The one-room school house *** day care center.
The kids and adults were waiting for us, dressed in their finest clothes. (Khulekani said they would do this if visitors came from far away.) They looked happy to see us. A communal meal was being cooked and the arrival of the food seemed to occasion some joy. Within minutes of our arrival, the carrots were being peeled, the onions were being diced, the chicken was getting ready for the pot.
After a customary round of introductions, we started distributing the toys, playing with the kids, playing soccer (which they loved) with the balls we had brought and teaching them how to play Frisbee and blow bubbles and skip rope. What had started as an orderly gathering – the children and adults sitting neatly greeting us suddenly exploded into a raucous flurry of balls and children. Some of us joined in; others helped with the food preparation.
My colleague Jan Teichmann’s digital camera generated a lot of interest.
As the food cooked, the kids opened up. I met a family of three orphans who lived with their grandmother. Nicholas Ndwandwe was 15, and he wanted to be a dentist. A high school student, he had a Facebook account. His father had died when he was 3; his mother when he was 8. His two twin sisters, Fortunate and Jennifer, were 17. They were intelligent and bright, and impressed all of us with their knowledge of geography. Given the opportunity, they would do well. I also met Gift, Nicholas’s friend, who was an orphan as well. He was not as talkative, but when pressed by Nicholas, he said he wanted to be a policeman, so that he “could make lots of money.” Nicholas and Gift went to Mbabane occasionally. It was expensive to take the bus (in reality, a shared van), about US $2 each way. So they walked every week. It was three hours over the mountains each way.
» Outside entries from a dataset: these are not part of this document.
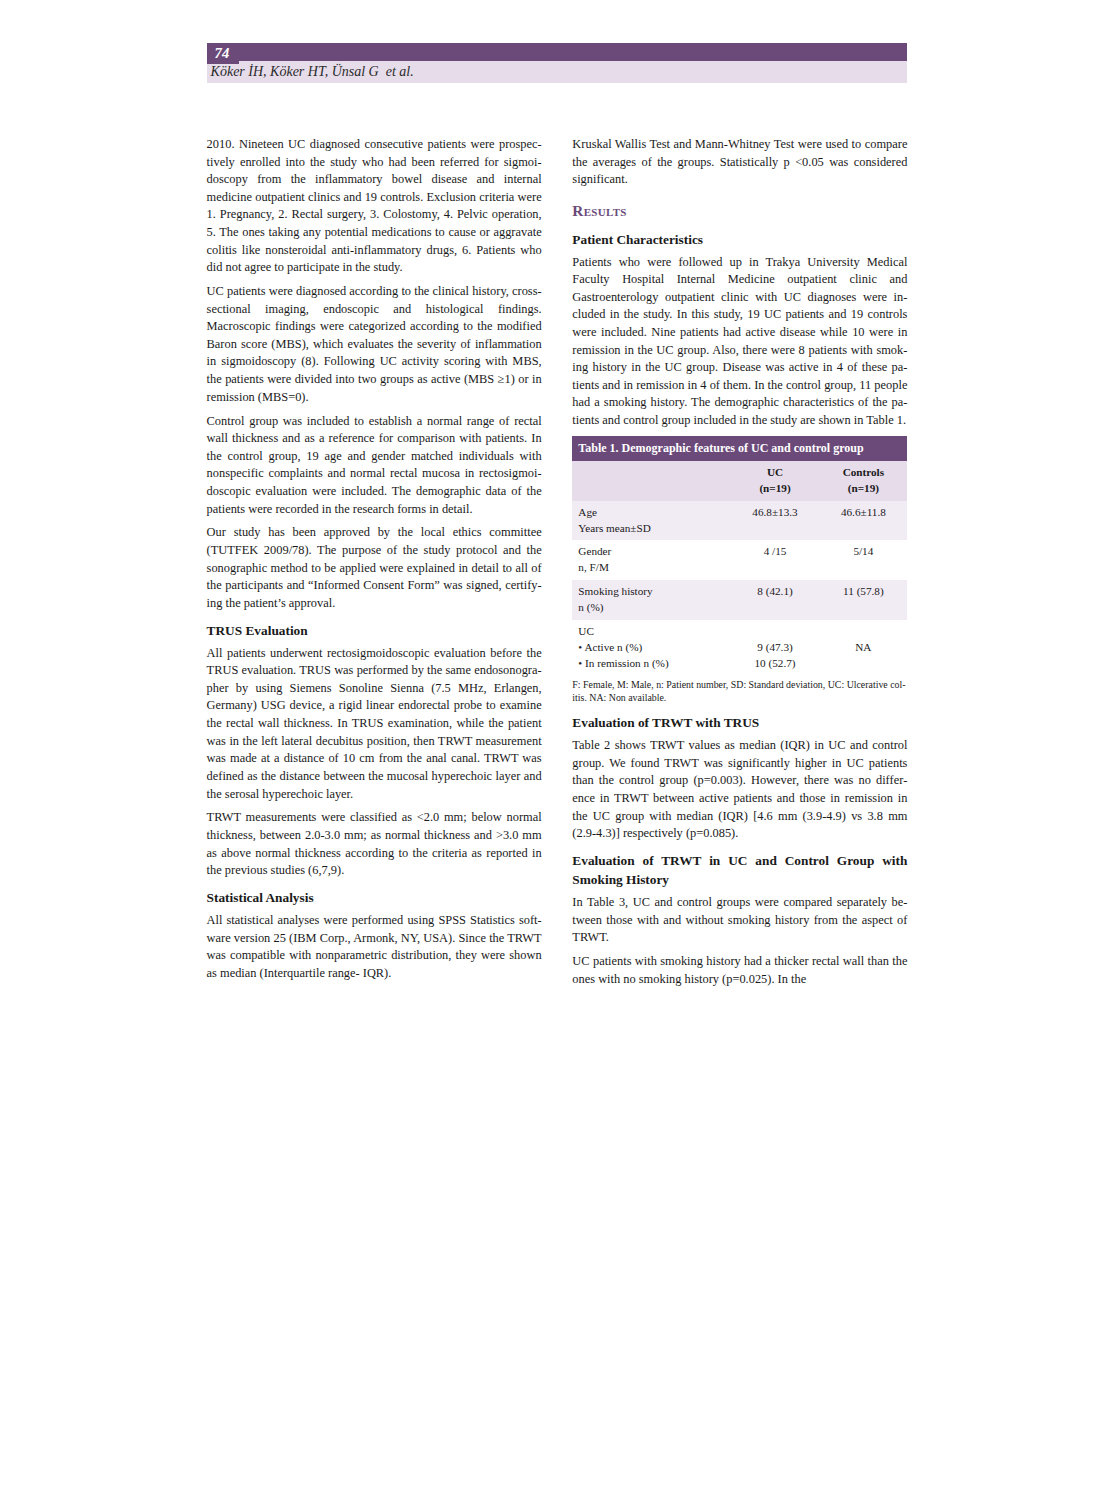74
Köker İH, Köker HT, Ünsal G et al.
2010. Nineteen UC diagnosed consecutive patients were prospectively enrolled into the study who had been referred for sigmoidoscopy from the inflammatory bowel disease and internal medicine outpatient clinics and 19 controls. Exclusion criteria were 1. Pregnancy, 2. Rectal surgery, 3. Colostomy, 4. Pelvic operation, 5. The ones taking any potential medications to cause or aggravate colitis like nonsteroidal anti-inflammatory drugs, 6. Patients who did not agree to participate in the study.
UC patients were diagnosed according to the clinical history, cross-sectional imaging, endoscopic and histological findings. Macroscopic findings were categorized according to the modified Baron score (MBS), which evaluates the severity of inflammation in sigmoidoscopy (8). Following UC activity scoring with MBS, the patients were divided into two groups as active (MBS ≥1) or in remission (MBS=0).
Control group was included to establish a normal range of rectal wall thickness and as a reference for comparison with patients. In the control group, 19 age and gender matched individuals with nonspecific complaints and normal rectal mucosa in rectosigmoidoscopic evaluation were included. The demographic data of the patients were recorded in the research forms in detail.
Our study has been approved by the local ethics committee (TUTFEK 2009/78). The purpose of the study protocol and the sonographic method to be applied were explained in detail to all of the participants and “Informed Consent Form” was signed, certifying the patient’s approval.
TRUS Evaluation
All patients underwent rectosigmoidoscopic evaluation before the TRUS evaluation. TRUS was performed by the same endosonographer by using Siemens Sonoline Sienna (7.5 MHz, Erlangen, Germany) USG device, a rigid linear endorectal probe to examine the rectal wall thickness. In TRUS examination, while the patient was in the left lateral decubitus position, then TRWT measurement was made at a distance of 10 cm from the anal canal. TRWT was defined as the distance between the mucosal hyperechoic layer and the serosal hyperechoic layer.
TRWT measurements were classified as <2.0 mm; below normal thickness, between 2.0-3.0 mm; as normal thickness and >3.0 mm as above normal thickness according to the criteria as reported in the previous studies (6,7,9).
Statistical Analysis
All statistical analyses were performed using SPSS Statistics software version 25 (IBM Corp., Armonk, NY, USA). Since the TRWT was compatible with nonparametric distribution, they were shown as median (Interquartile range- IQR).
Kruskal Wallis Test and Mann-Whitney Test were used to compare the averages of the groups. Statistically p <0.05 was considered significant.
Results
Patient Characteristics
Patients who were followed up in Trakya University Medical Faculty Hospital Internal Medicine outpatient clinic and Gastroenterology outpatient clinic with UC diagnoses were included in the study. In this study, 19 UC patients and 19 controls were included. Nine patients had active disease while 10 were in remission in the UC group. Also, there were 8 patients with smoking history in the UC group. Disease was active in 4 of these patients and in remission in 4 of them. In the control group, 11 people had a smoking history. The demographic characteristics of the patients and control group included in the study are shown in Table 1.
Table 1. Demographic features of UC and control group
| | UC (n=19) | Controls (n=19) |
| --- | --- | --- |
| Age Years mean±SD | 46.8±13.3 | 46.6±11.8 |
| Gender n, F/M | 4 /15 | 5/14 |
| Smoking history n (%) | 8 (42.1) | 11 (57.8) |
| UC • Active n (%) • In remission n (%) | 9 (47.3) 10 (52.7) | NA |
F: Female, M: Male, n: Patient number, SD: Standard deviation, UC: Ulcerative colitis. NA: Non available.
Evaluation of TRWT with TRUS
Table 2 shows TRWT values as median (IQR) in UC and control group. We found TRWT was significantly higher in UC patients than the control group (p=0.003). However, there was no difference in TRWT between active patients and those in remission in the UC group with median (IQR) [4.6 mm (3.9-4.9) vs 3.8 mm (2.9-4.3)] respectively (p=0.085).
Evaluation of TRWT in UC and Control Group with Smoking History
In Table 3, UC and control groups were compared separately between those with and without smoking history from the aspect of TRWT.
UC patients with smoking history had a thicker rectal wall than the ones with no smoking history (p=0.025). In the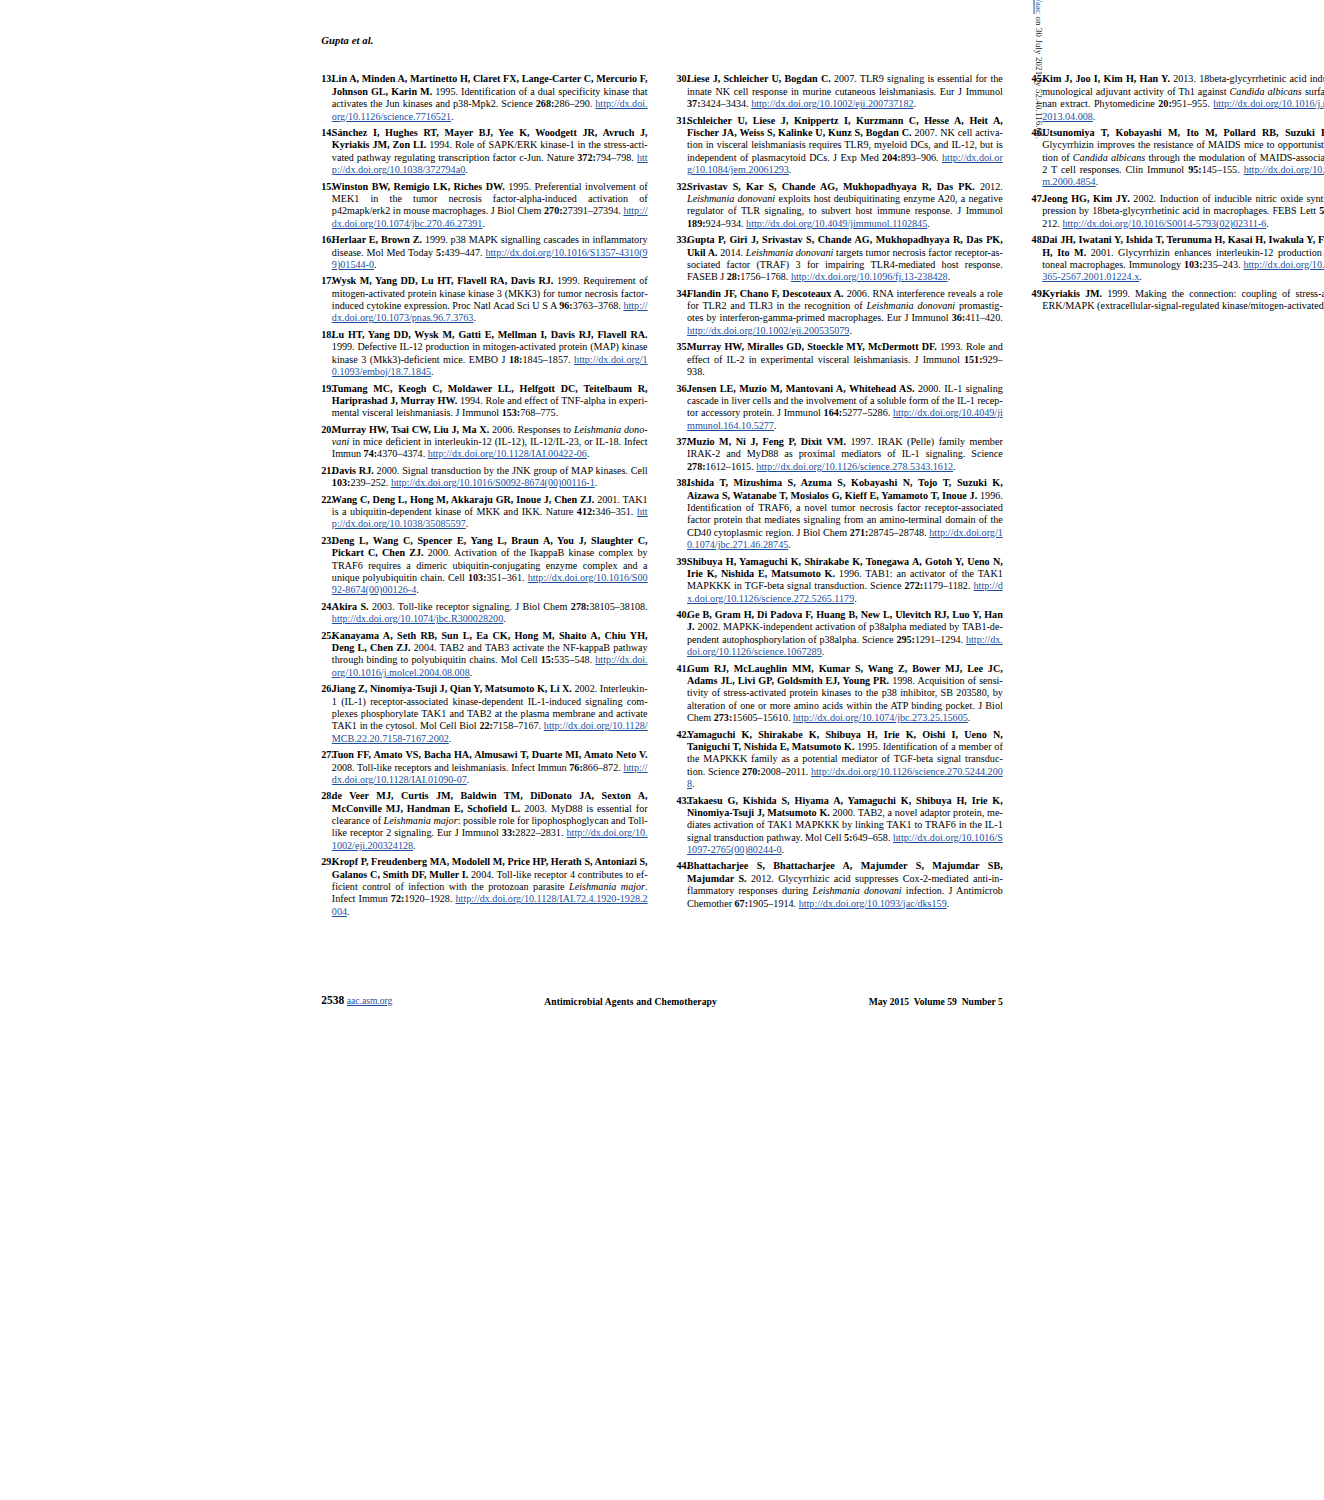Gupta et al.
Lin A, Minden A, Martinetto H, Claret FX, Lange-Carter C, Mercurio F, Johnson GL, Karin M. 1995. Identification of a dual specificity kinase that activates the Jun kinases and p38-Mpk2. Science 268: 286–290. http://dx.doi.org/10.1126/science.7716521.
Sánchez I, Hughes RT, Mayer BJ, Yee K, Woodgett JR, Avruch J, Kyriakis JM, Zon LI. 1994. Role of SAPK/ERK kinase-1 in the stress-activated pathway regulating transcription factor c-Jun. Nature 372: 794–798. http://dx.doi.org/10.1038/372794a0.
Winston BW, Remigio LK, Riches DW. 1995. Preferential involvement of MEK1 in the tumor necrosis factor-alpha-induced activation of p42mapk/erk2 in mouse macrophages. J Biol Chem 270: 27391–27394. http://dx.doi.org/10.1074/jbc.270.46.27391.
Herlaar E, Brown Z. 1999. p38 MAPK signalling cascades in inflammatory disease. Mol Med Today 5: 439–447. http://dx.doi.org/10.1016/S1357-4310(99)01544-0.
Wysk M, Yang DD, Lu HT, Flavell RA, Davis RJ. 1999. Requirement of mitogen-activated protein kinase kinase 3 (MKK3) for tumor necrosis factor-induced cytokine expression. Proc Natl Acad Sci U S A 96: 3763–3768. http://dx.doi.org/10.1073/pnas.96.7.3763.
Lu HT, Yang DD, Wysk M, Gatti E, Mellman I, Davis RJ, Flavell RA. 1999. Defective IL-12 production in mitogen-activated protein (MAP) kinase kinase 3 (Mkk3)-deficient mice. EMBO J 18: 1845–1857. http://dx.doi.org/10.1093/emboj/18.7.1845.
Tumang MC, Keogh C, Moldawer LL, Helfgott DC, Teitelbaum R, Hariprashad J, Murray HW. 1994. Role and effect of TNF-alpha in experimental visceral leishmaniasis. J Immunol 153: 768–775.
Murray HW, Tsai CW, Liu J, Ma X. 2006. Responses to Leishmania donovani in mice deficient in interleukin-12 (IL-12), IL-12/IL-23, or IL-18. Infect Immun 74: 4370–4374. http://dx.doi.org/10.1128/IAI.00422-06.
Davis RJ. 2000. Signal transduction by the JNK group of MAP kinases. Cell 103: 239–252. http://dx.doi.org/10.1016/S0092-8674(00)00116-1.
Wang C, Deng L, Hong M, Akkaraju GR, Inoue J, Chen ZJ. 2001. TAK1 is a ubiquitin-dependent kinase of MKK and IKK. Nature 412: 346–351. http://dx.doi.org/10.1038/35085597.
Deng L, Wang C, Spencer E, Yang L, Braun A, You J, Slaughter C, Pickart C, Chen ZJ. 2000. Activation of the IkappaB kinase complex by TRAF6 requires a dimeric ubiquitin-conjugating enzyme complex and a unique polyubiquitin chain. Cell 103: 351–361. http://dx.doi.org/10.1016/S0092-8674(00)00126-4.
Akira S. 2003. Toll-like receptor signaling. J Biol Chem 278: 38105–38108. http://dx.doi.org/10.1074/jbc.R300028200.
Kanayama A, Seth RB, Sun L, Ea CK, Hong M, Shaito A, Chiu YH, Deng L, Chen ZJ. 2004. TAB2 and TAB3 activate the NF-kappaB pathway through binding to polyubiquitin chains. Mol Cell 15: 535–548. http://dx.doi.org/10.1016/j.molcel.2004.08.008.
Jiang Z, Ninomiya-Tsuji J, Qian Y, Matsumoto K, Li X. 2002. Interleukin-1 (IL-1) receptor-associated kinase-dependent IL-1-induced signaling complexes phosphorylate TAK1 and TAB2 at the plasma membrane and activate TAK1 in the cytosol. Mol Cell Biol 22: 7158–7167. http://dx.doi.org/10.1128/MCB.22.20.7158-7167.2002.
Tuon FF, Amato VS, Bacha HA, Almusawi T, Duarte MI, Amato Neto V. 2008. Toll-like receptors and leishmaniasis. Infect Immun 76: 866–872. http://dx.doi.org/10.1128/IAI.01090-07.
de Veer MJ, Curtis JM, Baldwin TM, DiDonato JA, Sexton A, McConville MJ, Handman E, Schofield L. 2003. MyD88 is essential for clearance of Leishmania major: possible role for lipophosphoglycan and Toll-like receptor 2 signaling. Eur J Immunol 33: 2822–2831. http://dx.doi.org/10.1002/eji.200324128.
Kropf P, Freudenberg MA, Modolell M, Price HP, Herath S, Antoniazi S, Galanos C, Smith DF, Muller I. 2004. Toll-like receptor 4 contributes to efficient control of infection with the protozoan parasite Leishmania major. Infect Immun 72: 1920–1928. http://dx.doi.org/10.1128/IAI.72.4.1920-1928.2004.
Liese J, Schleicher U, Bogdan C. 2007. TLR9 signaling is essential for the innate NK cell response in murine cutaneous leishmaniasis. Eur J Immunol 37: 3424–3434. http://dx.doi.org/10.1002/eji.200737182.
Schleicher U, Liese J, Knippertz I, Kurzmann C, Hesse A, Heit A, Fischer JA, Weiss S, Kalinke U, Kunz S, Bogdan C. 2007. NK cell activation in visceral leishmaniasis requires TLR9, myeloid DCs, and IL-12, but is independent of plasmacytoid DCs. J Exp Med 204: 893–906. http://dx.doi.org/10.1084/jem.20061293.
Srivastav S, Kar S, Chande AG, Mukhopadhyaya R, Das PK. 2012. Leishmania donovani exploits host deubiquitinating enzyme A20, a negative regulator of TLR signaling, to subvert host immune response. J Immunol 189: 924–934. http://dx.doi.org/10.4049/jimmunol.1102845.
Gupta P, Giri J, Srivastav S, Chande AG, Mukhopadhyaya R, Das PK, Ukil A. 2014. Leishmania donovani targets tumor necrosis factor receptor-associated factor (TRAF) 3 for impairing TLR4-mediated host response. FASEB J 28: 1756–1768. http://dx.doi.org/10.1096/fj.13-238428.
Flandin JF, Chano F, Descoteaux A. 2006. RNA interference reveals a role for TLR2 and TLR3 in the recognition of Leishmania donovani promastigotes by interferon-gamma-primed macrophages. Eur J Immunol 36: 411–420. http://dx.doi.org/10.1002/eji.200535079.
Murray HW, Miralles GD, Stoeckle MY, McDermott DF. 1993. Role and effect of IL-2 in experimental visceral leishmaniasis. J Immunol 151: 929–938.
Jensen LE, Muzio M, Mantovani A, Whitehead AS. 2000. IL-1 signaling cascade in liver cells and the involvement of a soluble form of the IL-1 receptor accessory protein. J Immunol 164: 5277–5286. http://dx.doi.org/10.4049/jimmunol.164.10.5277.
Muzio M, Ni J, Feng P, Dixit VM. 1997. IRAK (Pelle) family member IRAK-2 and MyD88 as proximal mediators of IL-1 signaling. Science 278: 1612–1615. http://dx.doi.org/10.1126/science.278.5343.1612.
Ishida T, Mizushima S, Azuma S, Kobayashi N, Tojo T, Suzuki K, Aizawa S, Watanabe T, Mosialos G, Kieff E, Yamamoto T, Inoue J. 1996. Identification of TRAF6, a novel tumor necrosis factor receptor-associated factor protein that mediates signaling from an amino-terminal domain of the CD40 cytoplasmic region. J Biol Chem 271: 28745–28748. http://dx.doi.org/10.1074/jbc.271.46.28745.
Shibuya H, Yamaguchi K, Shirakabe K, Tonegawa A, Gotoh Y, Ueno N, Irie K, Nishida E, Matsumoto K. 1996. TAB1: an activator of the TAK1 MAPKKK in TGF-beta signal transduction. Science 272: 1179–1182. http://dx.doi.org/10.1126/science.272.5265.1179.
Ge B, Gram H, Di Padova F, Huang B, New L, Ulevitch RJ, Luo Y, Han J. 2002. MAPKK-independent activation of p38alpha mediated by TAB1-dependent autophosphorylation of p38alpha. Science 295: 1291–1294. http://dx.doi.org/10.1126/science.1067289.
Gum RJ, McLaughlin MM, Kumar S, Wang Z, Bower MJ, Lee JC, Adams JL, Livi GP, Goldsmith EJ, Young PR. 1998. Acquisition of sensitivity of stress-activated protein kinases to the p38 inhibitor, SB 203580, by alteration of one or more amino acids within the ATP binding pocket. J Biol Chem 273: 15605–15610. http://dx.doi.org/10.1074/jbc.273.25.15605.
Yamaguchi K, Shirakabe K, Shibuya H, Irie K, Oishi I, Ueno N, Taniguchi T, Nishida E, Matsumoto K. 1995. Identification of a member of the MAPKKK family as a potential mediator of TGF-beta signal transduction. Science 270: 2008–2011. http://dx.doi.org/10.1126/science.270.5244.2008.
Takaesu G, Kishida S, Hiyama A, Yamaguchi K, Shibuya H, Irie K, Ninomiya-Tsuji J, Matsumoto K. 2000. TAB2, a novel adaptor protein, mediates activation of TAK1 MAPKKK by linking TAK1 to TRAF6 in the IL-1 signal transduction pathway. Mol Cell 5: 649–658. http://dx.doi.org/10.1016/S1097-2765(00)80244-0.
Bhattacharjee S, Bhattacharjee A, Majumder S, Majumdar SB, Majumdar S. 2012. Glycyrrhizic acid suppresses Cox-2-mediated anti-inflammatory responses during Leishmania donovani infection. J Antimicrob Chemother 67: 1905–1914. http://dx.doi.org/10.1093/jac/dks159.
Kim J, Joo I, Kim H, Han Y. 2013. 18beta-glycyrrhetinic acid induces immunological adjuvant activity of Th1 against Candida albicans surface mannan extract. Phytomedicine 20: 951–955. http://dx.doi.org/10.1016/j.phymed.2013.04.008.
Utsunomiya T, Kobayashi M, Ito M, Pollard RB, Suzuki F. 2000. Glycyrrhizin improves the resistance of MAIDS mice to opportunistic infection of Candida albicans through the modulation of MAIDS-associated type 2 T cell responses. Clin Immunol 95: 145–155. http://dx.doi.org/10.1006/clim.2000.4854.
Jeong HG, Kim JY. 2002. Induction of inducible nitric oxide synthase expression by 18beta-glycyrrhetinic acid in macrophages. FEBS Lett 513: 208–212. http://dx.doi.org/10.1016/S0014-5793(02)02311-6.
Dai JH, Iwatani Y, Ishida T, Terunuma H, Kasai H, Iwakula Y, Fujiwara H, Ito M. 2001. Glycyrrhizin enhances interleukin-12 production in peritoneal macrophages. Immunology 103: 235–243. http://dx.doi.org/10.1046/j.1365-2567.2001.01224.x.
Kyriakis JM. 1999. Making the connection: coupling of stress-activated ERK/MAPK (extracellular-signal-regulated kinase/mitogen-activated
Downloaded from https://journals.asm.org/journal/aac on 30 July 2021 by 52.40.116.66.
2538 aac.asm.org
Antimicrobial Agents and Chemotherapy
May 2015 Volume 59 Number 5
We helped distribute the food. The youngest kids ate first, followed by the older kids, and then the adults. Well, not quite – the first people to eat were the one of village leaders and his assistants. The same thing happened during the distribution of toys. We had brought along a bunch of soccer balls, including a couple of FIFA balls (which we had intended for the more advanced players). Within minutes of distribution, somehow those two more expensive balls ended up with village elders. While the kids were playing with the other balls, they sat clutching those. It was clear they had identified those as theirs. (A couple of my colleagues sized up the situation. They persuaded the elders to join them for play. It wasn’t easy, but after a while they let go of the balls. Whether they would take them back later we were not to know.)
Cooking lunch over an open fire.
After lunch, we were invited to visit the home of one of the AIDs orphans. He lived by himself in a shack near the top of the hill. His parents had been reasonably off by the village’s standards – they had a plot of land and a couple of shacks and a kitchen and a pear and an avocado tree. But they had both died. His elder brother was in Mbabane, so he lived by himself. He had a kitten for company. Food was scarce. The teachers in the primary school fed him when they had food. His brother came occasionally and brought him some supplies. It was rather heart-wrenching.
By this time, it was almost four in the afternoon. It was time to say goodbye. We got a warm sendoff. They all asked us to come again. We hadn’t really done a whole lot. In the end, we had provided a meal and some diversion through play. But for those of us who went to Swaziland, it had opened a window to the real scourge of AIDS in an oft-forgotten part of the world.